One of the primary highlights of the DNDCP, and rightly so, is the objective to achieve “Provisioning of Broadband for All.” This includes all tier-1, tier-2 and tier-3 cities and towns in India, fixedline broadband access to 50% of households and ensuring connectivity to all uncovered areas. This falls under the “National Broadband Mission—Rashtriya Broadband Abhiyan.” Additionally, it discusses the creation of a policy framework specifically for OTT services. Such a treatment should be a movement forward in liberalisation as compared to the present and not one of more stifling regulation.

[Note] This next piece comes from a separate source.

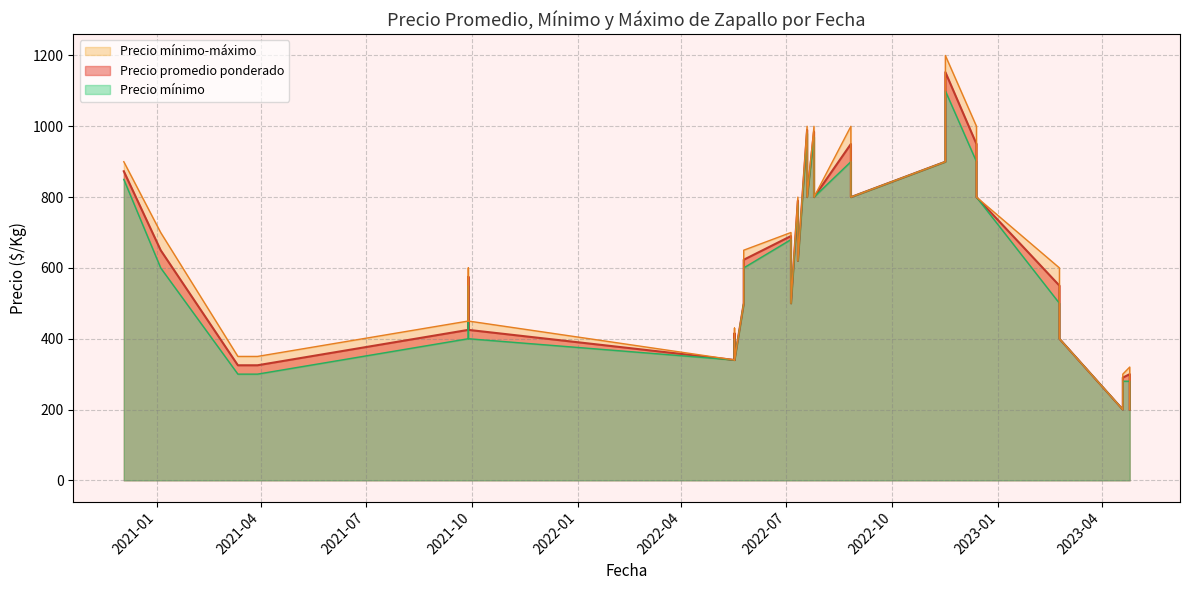

At how many categories does at least one series exceed 690?

14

OTT in India is poised to grow at a high rate. India accounts for 81% of the pay TV and OTT subscriber base among SAARC countries, according to a Dataxis report. This amounts to an estimated Indian market of $15 billion. It is a relatively new technology in the Indian market and can facilitate socioeconomic inclusion through new digital applications. There are huge consumer benefits and hence these should be positively encouraged. Policy clarity in this area is essential for the expeditious achievement of Broadband for All and the creation of a Digital India.
Undoubtedly, the DNDCP is an innovative and much-needed comprehensive look at India’s digital future and lays a roadmap to achieving our goals as a global leader in the decades to come. New changes, new innovations and objectives are outlined for the telecom industry to establish India’s digital future. The final NDCP could, however, clearly state areas where the existing policies will continue to play a strong role—for example, the NIPR Act of 2016 and the IT Act of 2000. As our digital communications evolve, there may be boundary and jurisdiction disputes that are inevitable in the face of multiple stakeholders, but policy clarity could avoid much of this and smoothen the digital ride on the broadband highway for all—especially the consumers.